Your tasks
• a. Using the Greg Hardy text, answer these:
(i) Which team signed Hardy, and what deal did it give him?
(ii) How many games did Hardy play for the Carolina Panthers in 2014?
(iii) On what date was the case against Hardy dismissed?
• b. Pick out and copy every line of the records that contains the string "lens". Case counts.

Given text
..........

The Seahawks could probably sign DE Greg Hardy on the super cheap, given his various problems. But should they pursue the troubled defensive end? Vote here.
UPDATE: Wednesday afternoon, the Dallas Cowboys signed Greg Hardy to a one-year deal worth $11.3 million. Tampa Bay, another interested team, pulled out of conversation.
If CBSSports.com and other reports are to be believed, the Seahawks and Dallas Cowboys will be the final suitors for defensive end Greg Hardy, a gifted sack specialist who spent most of last season on the commissioner’s exempt list and is facing a suspension of up to six games for a domestic abuse incident a year ago.
The 6-foot-5, 275-pound Hardy played in one game for the Carolina Panthers in 2014 before he was convicted in a bench trial of assaulting and threatening his ex-girlfriend. But the case was dismissed Feb. 9 after Hardy asked for a jury trial and his accuser, former girlfriend Nicole Holder, refused to cooperate with the district attorney’s office and failed to show for court.
According to SB Nation, “On June 15th, 2014, Hardy was convicted of assaulting his partner Nicole Holder. He exercised his right for an appeal after he denied the claims against him by Holder. It was alleged that Hardy flung her into a bathtub after throwing Holder on top of his bed, (which was coincidentally filled with guns), and choking her . . . There are rumors that a financial settlement was made.”

..........

Given information
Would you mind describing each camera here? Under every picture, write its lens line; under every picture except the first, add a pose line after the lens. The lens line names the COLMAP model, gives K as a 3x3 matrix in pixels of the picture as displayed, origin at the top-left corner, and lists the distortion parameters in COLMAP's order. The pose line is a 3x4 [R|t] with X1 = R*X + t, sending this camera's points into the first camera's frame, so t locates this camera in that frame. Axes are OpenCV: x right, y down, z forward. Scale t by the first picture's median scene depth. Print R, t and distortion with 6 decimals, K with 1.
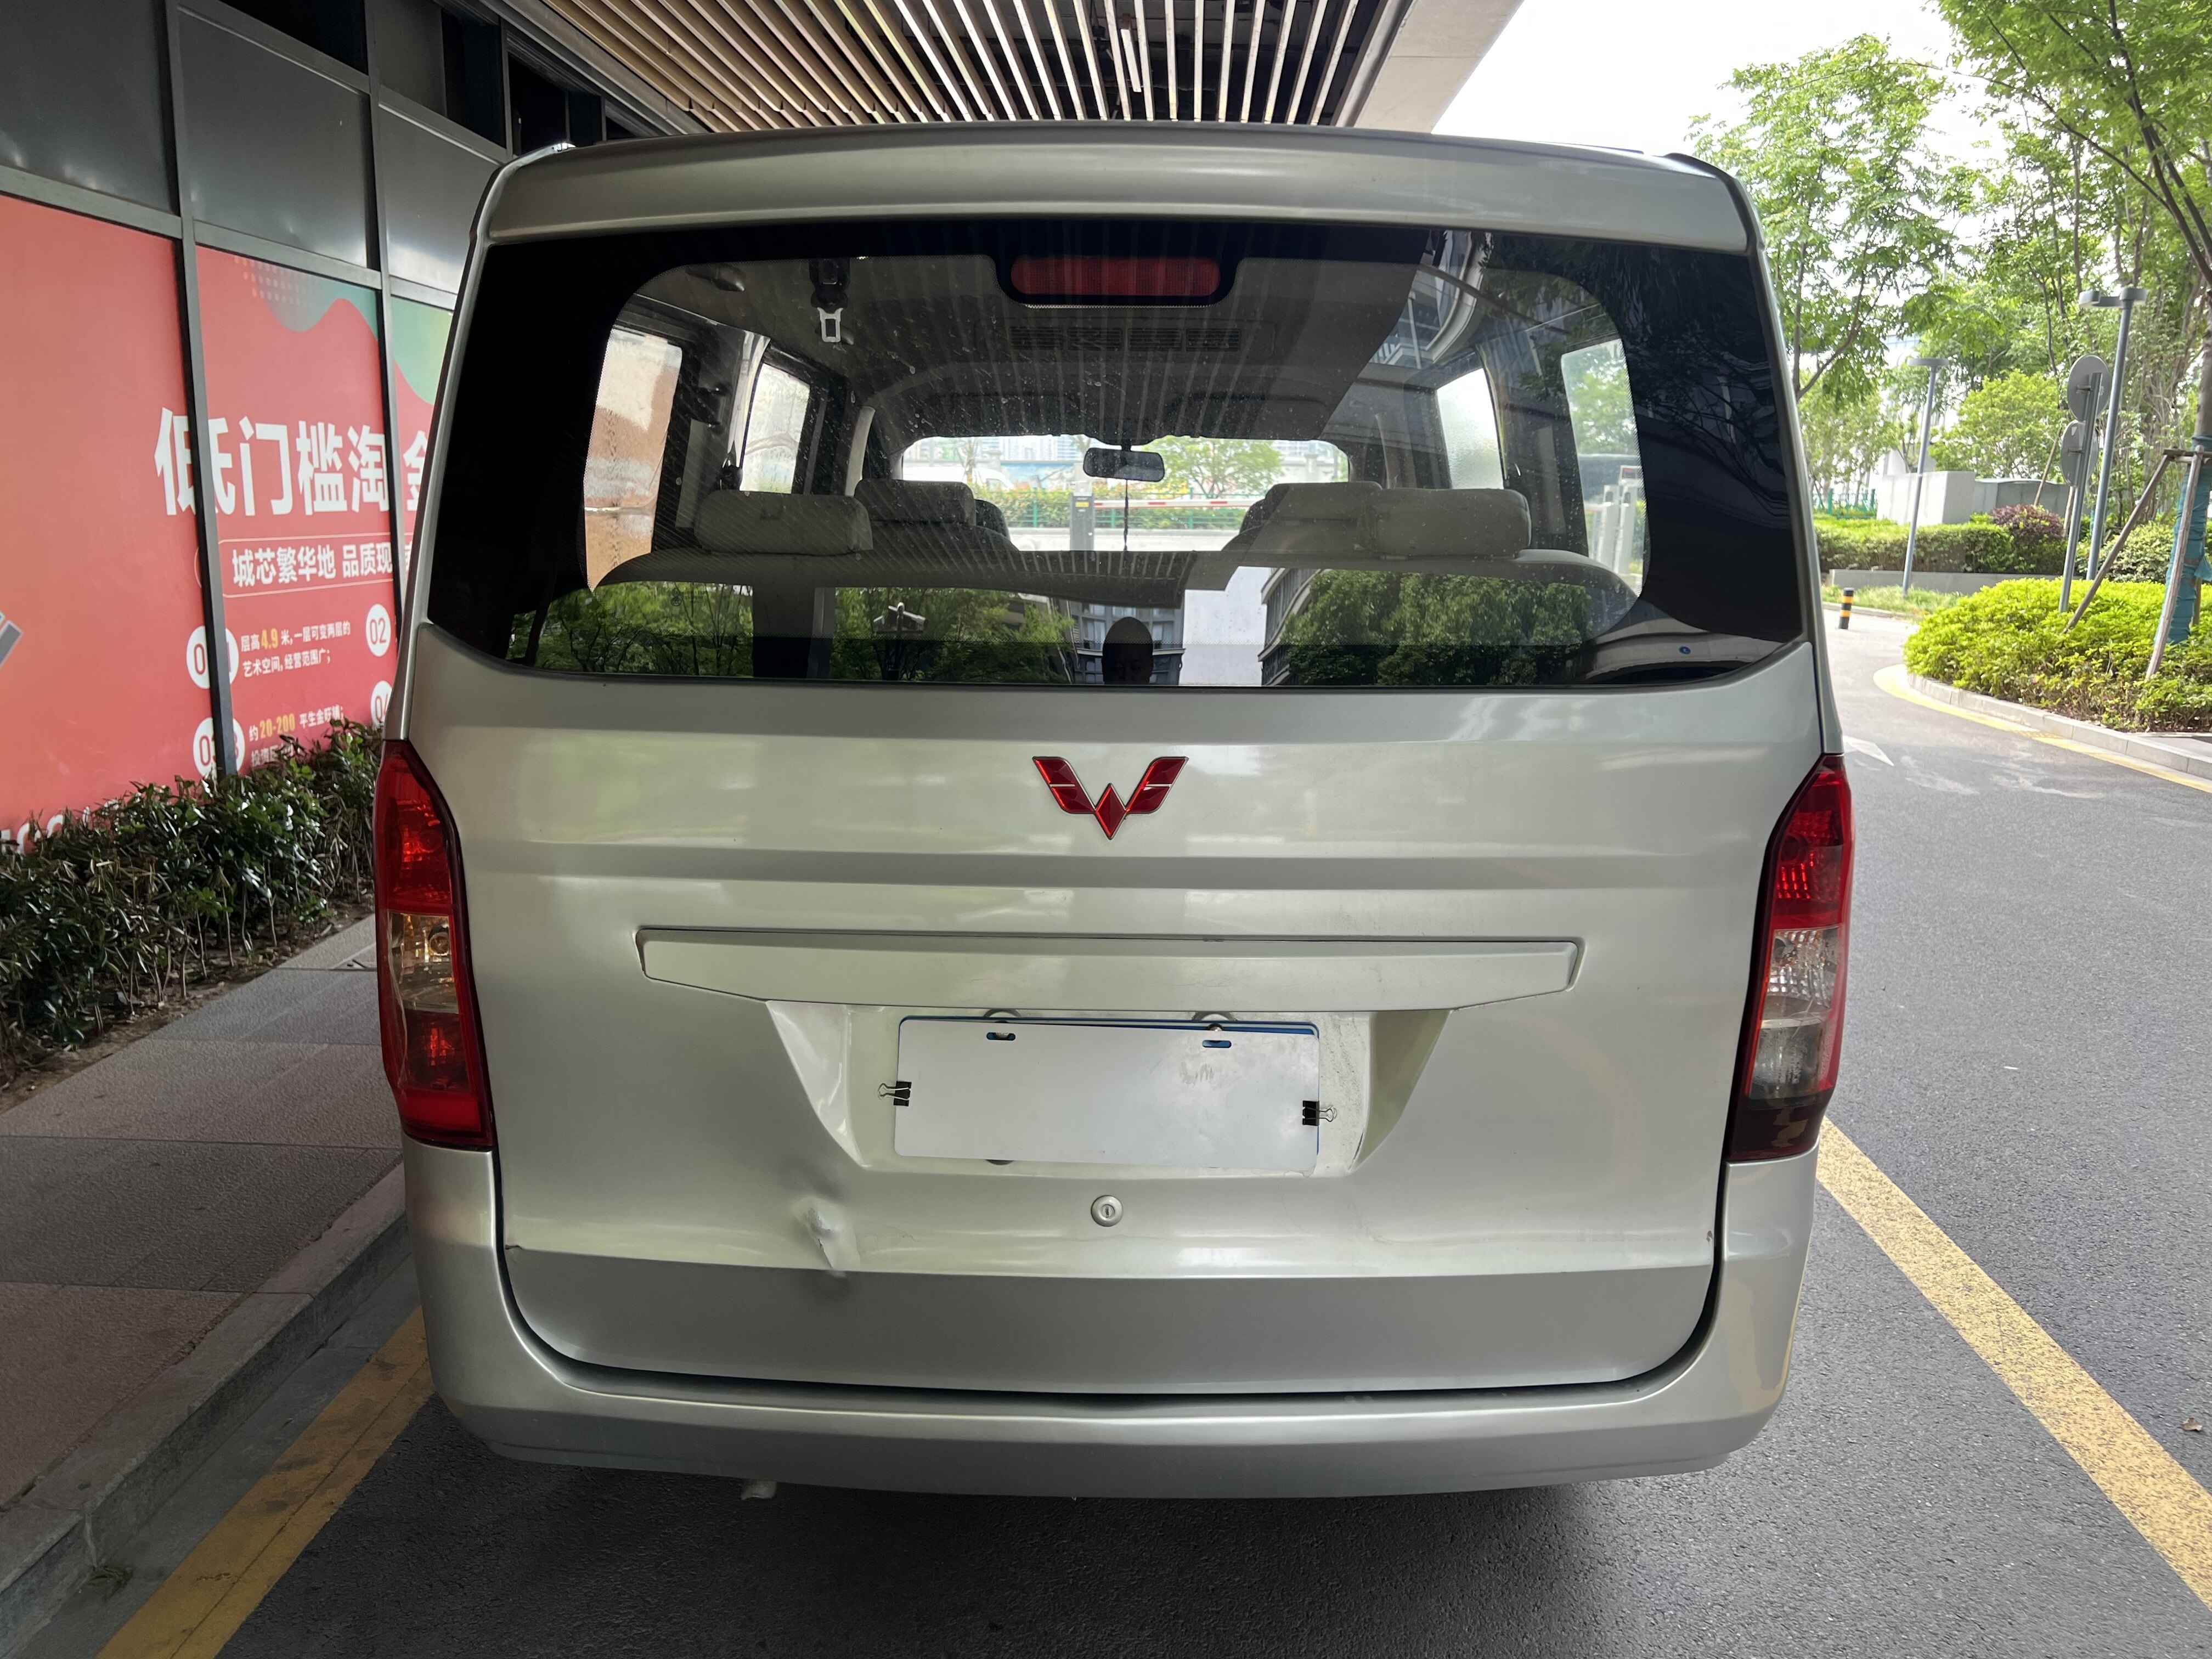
lens RADIAL K [[1615.8, 0, 1106.0], [0, 1615.8, 829.5], [0, 0, 1]] dist [0.141313, -0.140635]
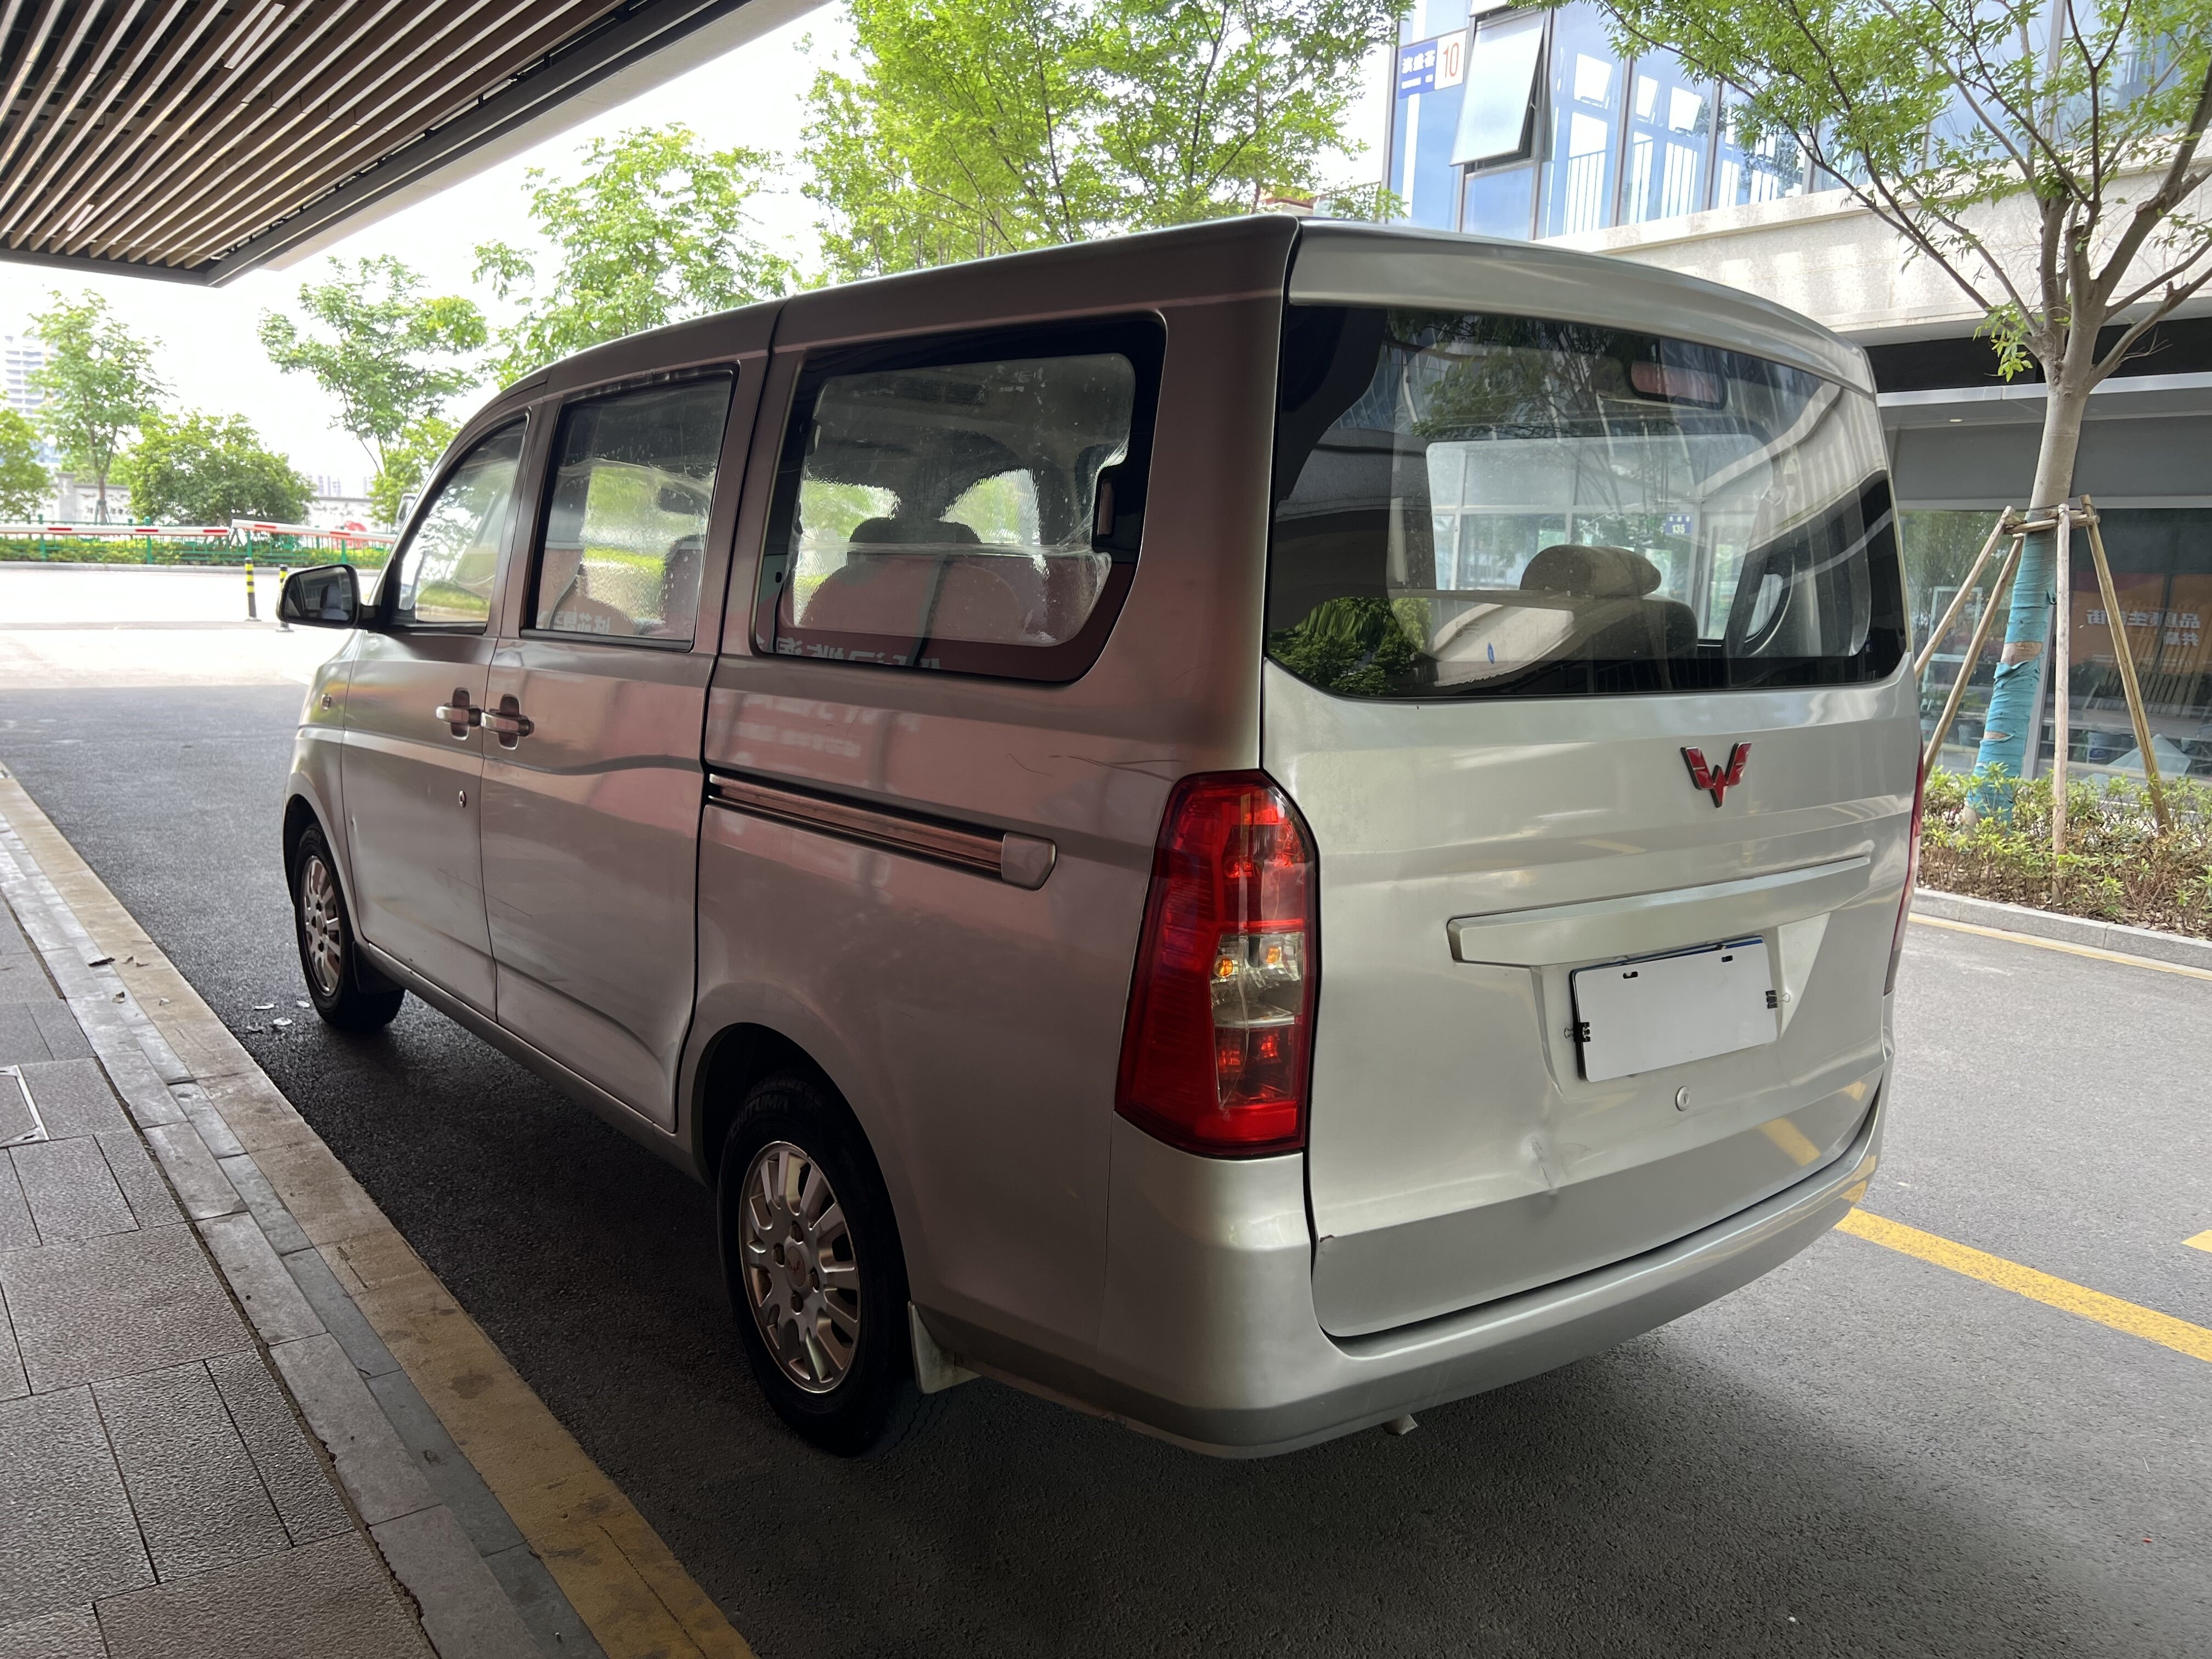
lens RADIAL K [[1657.9, 0, 1106.0], [0, 1657.9, 829.5], [0, 0, 1]] dist [0.060331, -0.069315]
pose [[0.788683, -0.085446, 0.608834, -0.189431], [0.102671, 0.994693, 0.006600, -0.005220], [-0.606167, 0.057304, 0.793270, 0.038259]]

..........

Activity answers
• a.
(i) The Dallas Cowboys, with a one-year deal worth $11.3 million.
(ii) One game.
(iii) Feb. 9.

• b.
Would you mind describing each camera here? Under every picture, write its lens line; under every picture except the first, add a pose line after the lens. The lens line names the COLMAP model, gives K as a 3x3 matrix in pixels of the picture as displayed, origin at the top-left corner, and lists the distortion parameters in COLMAP's order. The pose line is a 3x4 [R|t] with X1 = R*X + t, sending this camera's points into the first camera's frame, so t locates this camera in that frame. Axes are OpenCV: x right, y down, z forward. Scale t by the first picture's median scene depth. Print R, t and distortion with 6 decimals, K with 1.
lens RADIAL K [[1615.8, 0, 1106.0], [0, 1615.8, 829.5], [0, 0, 1]] dist [0.141313, -0.140635]
lens RADIAL K [[1657.9, 0, 1106.0], [0, 1657.9, 829.5], [0, 0, 1]] dist [0.060331, -0.069315]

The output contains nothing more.